[Data]

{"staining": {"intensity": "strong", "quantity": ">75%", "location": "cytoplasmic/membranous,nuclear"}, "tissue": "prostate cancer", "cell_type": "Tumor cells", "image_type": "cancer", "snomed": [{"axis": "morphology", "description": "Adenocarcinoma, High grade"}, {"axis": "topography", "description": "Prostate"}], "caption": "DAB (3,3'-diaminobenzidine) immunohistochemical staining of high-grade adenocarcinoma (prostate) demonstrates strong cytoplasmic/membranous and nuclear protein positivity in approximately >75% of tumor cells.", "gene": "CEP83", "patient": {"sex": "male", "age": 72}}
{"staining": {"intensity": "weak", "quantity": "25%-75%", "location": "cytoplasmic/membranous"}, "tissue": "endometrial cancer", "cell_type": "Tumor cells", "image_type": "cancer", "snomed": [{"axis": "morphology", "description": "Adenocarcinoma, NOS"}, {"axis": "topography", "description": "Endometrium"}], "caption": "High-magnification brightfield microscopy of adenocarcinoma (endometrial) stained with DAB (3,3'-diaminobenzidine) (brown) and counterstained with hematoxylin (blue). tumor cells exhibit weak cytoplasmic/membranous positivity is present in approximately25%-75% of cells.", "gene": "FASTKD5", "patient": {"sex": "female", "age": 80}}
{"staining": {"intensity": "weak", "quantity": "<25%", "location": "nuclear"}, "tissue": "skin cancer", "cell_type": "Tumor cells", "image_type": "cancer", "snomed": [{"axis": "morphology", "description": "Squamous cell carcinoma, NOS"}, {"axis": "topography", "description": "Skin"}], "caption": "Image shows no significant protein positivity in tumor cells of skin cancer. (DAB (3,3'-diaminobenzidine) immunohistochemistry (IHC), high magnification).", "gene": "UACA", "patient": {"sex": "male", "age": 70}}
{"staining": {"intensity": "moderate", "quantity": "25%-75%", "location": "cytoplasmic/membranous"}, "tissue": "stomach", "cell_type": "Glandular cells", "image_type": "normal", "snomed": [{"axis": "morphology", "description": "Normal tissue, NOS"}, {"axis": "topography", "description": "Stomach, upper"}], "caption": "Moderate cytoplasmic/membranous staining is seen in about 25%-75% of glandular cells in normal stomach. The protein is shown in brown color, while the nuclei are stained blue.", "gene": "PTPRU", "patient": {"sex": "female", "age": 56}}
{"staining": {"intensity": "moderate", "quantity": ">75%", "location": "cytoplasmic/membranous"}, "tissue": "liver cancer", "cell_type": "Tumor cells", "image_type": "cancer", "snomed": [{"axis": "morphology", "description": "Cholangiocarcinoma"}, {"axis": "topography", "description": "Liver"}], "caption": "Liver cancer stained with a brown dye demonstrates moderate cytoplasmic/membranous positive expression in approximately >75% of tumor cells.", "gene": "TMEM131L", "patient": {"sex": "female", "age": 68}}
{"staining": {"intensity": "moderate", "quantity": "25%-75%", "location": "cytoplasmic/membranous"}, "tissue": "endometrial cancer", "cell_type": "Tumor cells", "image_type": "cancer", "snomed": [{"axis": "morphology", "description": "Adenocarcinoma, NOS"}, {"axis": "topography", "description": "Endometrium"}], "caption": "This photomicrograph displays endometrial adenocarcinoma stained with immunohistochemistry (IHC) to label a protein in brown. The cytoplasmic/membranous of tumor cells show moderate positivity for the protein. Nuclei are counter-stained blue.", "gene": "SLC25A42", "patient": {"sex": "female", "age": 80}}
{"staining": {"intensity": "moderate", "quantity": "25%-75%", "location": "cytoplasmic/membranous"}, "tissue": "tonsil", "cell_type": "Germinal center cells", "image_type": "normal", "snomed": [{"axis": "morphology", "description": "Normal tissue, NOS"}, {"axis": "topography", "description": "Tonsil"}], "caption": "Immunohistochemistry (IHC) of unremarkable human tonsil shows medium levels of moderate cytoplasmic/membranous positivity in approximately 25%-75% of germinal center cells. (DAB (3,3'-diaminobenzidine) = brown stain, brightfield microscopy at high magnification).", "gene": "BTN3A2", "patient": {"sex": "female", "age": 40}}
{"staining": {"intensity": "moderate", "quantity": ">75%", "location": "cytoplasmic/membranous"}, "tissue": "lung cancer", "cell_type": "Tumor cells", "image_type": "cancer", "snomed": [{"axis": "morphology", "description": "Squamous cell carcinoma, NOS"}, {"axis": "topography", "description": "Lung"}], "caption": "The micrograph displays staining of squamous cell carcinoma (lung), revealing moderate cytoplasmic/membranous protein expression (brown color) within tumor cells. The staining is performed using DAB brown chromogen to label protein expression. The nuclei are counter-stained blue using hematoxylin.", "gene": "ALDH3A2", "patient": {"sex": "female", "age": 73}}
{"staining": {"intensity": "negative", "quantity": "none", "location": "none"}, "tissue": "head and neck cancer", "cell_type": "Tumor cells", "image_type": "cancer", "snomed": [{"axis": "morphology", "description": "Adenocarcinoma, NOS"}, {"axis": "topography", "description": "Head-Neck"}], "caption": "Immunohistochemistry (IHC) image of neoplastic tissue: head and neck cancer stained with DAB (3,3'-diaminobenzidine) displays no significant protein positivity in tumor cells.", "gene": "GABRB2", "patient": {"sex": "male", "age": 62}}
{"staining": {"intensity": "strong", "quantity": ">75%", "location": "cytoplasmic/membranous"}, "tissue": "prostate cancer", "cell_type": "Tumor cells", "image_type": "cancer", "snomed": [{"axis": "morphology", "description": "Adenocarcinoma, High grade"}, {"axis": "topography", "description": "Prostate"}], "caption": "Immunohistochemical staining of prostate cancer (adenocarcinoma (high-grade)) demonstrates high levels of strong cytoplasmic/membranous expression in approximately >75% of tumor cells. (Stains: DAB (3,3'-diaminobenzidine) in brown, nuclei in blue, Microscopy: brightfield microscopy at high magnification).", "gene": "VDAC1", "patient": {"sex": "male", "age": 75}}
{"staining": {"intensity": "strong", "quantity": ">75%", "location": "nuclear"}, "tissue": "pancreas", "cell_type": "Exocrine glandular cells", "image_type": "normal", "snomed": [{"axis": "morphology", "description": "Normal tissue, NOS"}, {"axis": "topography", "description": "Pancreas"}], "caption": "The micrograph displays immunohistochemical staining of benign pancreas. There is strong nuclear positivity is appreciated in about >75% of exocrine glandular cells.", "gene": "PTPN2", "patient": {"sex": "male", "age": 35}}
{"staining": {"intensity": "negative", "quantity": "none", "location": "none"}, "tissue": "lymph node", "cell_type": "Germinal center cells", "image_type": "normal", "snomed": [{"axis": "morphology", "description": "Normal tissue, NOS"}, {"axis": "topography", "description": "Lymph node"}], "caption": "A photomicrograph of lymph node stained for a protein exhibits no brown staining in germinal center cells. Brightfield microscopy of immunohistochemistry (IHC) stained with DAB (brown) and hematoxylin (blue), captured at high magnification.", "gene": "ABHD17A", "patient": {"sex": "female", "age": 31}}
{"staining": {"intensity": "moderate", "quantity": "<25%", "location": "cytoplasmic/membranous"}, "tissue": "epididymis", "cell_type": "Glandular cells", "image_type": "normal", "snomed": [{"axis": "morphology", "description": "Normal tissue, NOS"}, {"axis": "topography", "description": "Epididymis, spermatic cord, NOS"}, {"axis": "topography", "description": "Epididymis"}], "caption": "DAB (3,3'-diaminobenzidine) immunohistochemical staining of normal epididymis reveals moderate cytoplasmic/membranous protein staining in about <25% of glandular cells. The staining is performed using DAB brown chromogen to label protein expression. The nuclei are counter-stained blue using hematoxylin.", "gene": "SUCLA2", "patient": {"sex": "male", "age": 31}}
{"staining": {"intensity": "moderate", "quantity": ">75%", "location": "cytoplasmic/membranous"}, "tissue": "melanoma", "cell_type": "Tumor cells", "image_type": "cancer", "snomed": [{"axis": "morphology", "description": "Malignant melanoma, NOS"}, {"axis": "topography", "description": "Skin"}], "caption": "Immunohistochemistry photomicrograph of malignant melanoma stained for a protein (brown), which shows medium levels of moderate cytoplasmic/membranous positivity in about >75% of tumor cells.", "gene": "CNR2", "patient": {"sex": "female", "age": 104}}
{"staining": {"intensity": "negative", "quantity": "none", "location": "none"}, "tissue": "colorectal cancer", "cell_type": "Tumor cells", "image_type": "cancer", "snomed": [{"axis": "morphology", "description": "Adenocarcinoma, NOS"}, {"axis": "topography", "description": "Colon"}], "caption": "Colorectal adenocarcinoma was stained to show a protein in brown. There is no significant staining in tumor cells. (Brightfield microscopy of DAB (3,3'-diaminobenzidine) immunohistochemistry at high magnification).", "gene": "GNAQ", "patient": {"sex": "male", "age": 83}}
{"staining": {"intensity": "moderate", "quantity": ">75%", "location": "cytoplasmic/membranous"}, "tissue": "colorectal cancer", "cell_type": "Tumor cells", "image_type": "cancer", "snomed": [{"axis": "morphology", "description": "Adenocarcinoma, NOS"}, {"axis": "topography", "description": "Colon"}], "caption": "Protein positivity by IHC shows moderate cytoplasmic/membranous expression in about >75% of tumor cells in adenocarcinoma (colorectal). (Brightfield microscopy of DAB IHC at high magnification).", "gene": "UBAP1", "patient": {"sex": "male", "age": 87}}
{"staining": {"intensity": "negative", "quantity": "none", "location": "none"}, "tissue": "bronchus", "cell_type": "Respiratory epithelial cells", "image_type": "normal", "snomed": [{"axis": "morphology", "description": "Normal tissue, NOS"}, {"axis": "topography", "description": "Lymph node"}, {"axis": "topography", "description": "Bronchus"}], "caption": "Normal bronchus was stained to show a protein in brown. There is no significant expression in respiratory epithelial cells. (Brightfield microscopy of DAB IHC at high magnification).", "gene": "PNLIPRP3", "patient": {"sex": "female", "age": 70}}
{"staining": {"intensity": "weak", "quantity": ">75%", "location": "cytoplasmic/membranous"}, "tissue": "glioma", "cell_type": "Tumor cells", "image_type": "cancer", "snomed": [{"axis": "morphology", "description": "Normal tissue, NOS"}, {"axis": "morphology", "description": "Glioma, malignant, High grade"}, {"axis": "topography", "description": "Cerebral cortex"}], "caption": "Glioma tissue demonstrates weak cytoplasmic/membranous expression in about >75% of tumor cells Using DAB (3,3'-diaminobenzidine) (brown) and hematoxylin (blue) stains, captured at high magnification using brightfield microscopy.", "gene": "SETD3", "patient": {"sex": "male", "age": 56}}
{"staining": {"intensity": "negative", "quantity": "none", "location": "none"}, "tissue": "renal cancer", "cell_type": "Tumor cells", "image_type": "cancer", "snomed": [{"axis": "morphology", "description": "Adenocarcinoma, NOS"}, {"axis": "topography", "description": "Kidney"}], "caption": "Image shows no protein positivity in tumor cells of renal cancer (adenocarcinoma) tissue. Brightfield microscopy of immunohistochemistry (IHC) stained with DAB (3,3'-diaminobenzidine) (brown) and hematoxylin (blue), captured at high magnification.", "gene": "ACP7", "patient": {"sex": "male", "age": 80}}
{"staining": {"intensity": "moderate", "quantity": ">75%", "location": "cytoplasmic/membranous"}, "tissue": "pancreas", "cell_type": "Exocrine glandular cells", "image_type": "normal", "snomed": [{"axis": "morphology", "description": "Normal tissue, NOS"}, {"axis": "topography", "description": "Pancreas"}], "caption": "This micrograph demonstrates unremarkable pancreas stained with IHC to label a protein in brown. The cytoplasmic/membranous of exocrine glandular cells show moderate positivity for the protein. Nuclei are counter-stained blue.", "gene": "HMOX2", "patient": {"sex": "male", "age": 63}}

[/Data]

• **Work to be completed**: Look through the records for the word "nuclear". Every line that has it should be copied.

• **Answer area**:
{"staining": {"intensity": "strong", "quantity": ">75%", "location": "cytoplasmic/membranous,nuclear"}, "tissue": "prostate cancer", "cell_type": "Tumor cells", "image_type": "cancer", "snomed": [{"axis": "morphology", "description": "Adenocarcinoma, High grade"}, {"axis": "topography", "description": "Prostate"}], "caption": "DAB (3,3'-diaminobenzidine) immunohistochemical staining of high-grade adenocarcinoma (prostate) demonstrates strong cytoplasmic/membranous and nuclear protein positivity in approximately >75% of tumor cells.", "gene": "CEP83", "patient": {"sex": "male", "age": 72}}
{"staining": {"intensity": "weak", "quantity": "<25%", "location": "nuclear"}, "tissue": "skin cancer", "cell_type": "Tumor cells", "image_type": "cancer", "snomed": [{"axis": "morphology", "description": "Squamous cell carcinoma, NOS"}, {"axis": "topography", "description": "Skin"}], "caption": "Image shows no significant protein positivity in tumor cells of skin cancer. (DAB (3,3'-diaminobenzidine) immunohistochemistry (IHC), high magnification).", "gene": "UACA", "patient": {"sex": "male", "age": 70}}
{"staining": {"intensity": "strong", "quantity": ">75%", "location": "nuclear"}, "tissue": "pancreas", "cell_type": "Exocrine glandular cells", "image_type": "normal", "snomed": [{"axis": "morphology", "description": "Normal tissue, NOS"}, {"axis": "topography", "description": "Pancreas"}], "caption": "The micrograph displays immunohistochemical staining of benign pancreas. There is strong nuclear positivity is appreciated in about >75% of exocrine glandular cells.", "gene": "PTPN2", "patient": {"sex": "male", "age": 35}}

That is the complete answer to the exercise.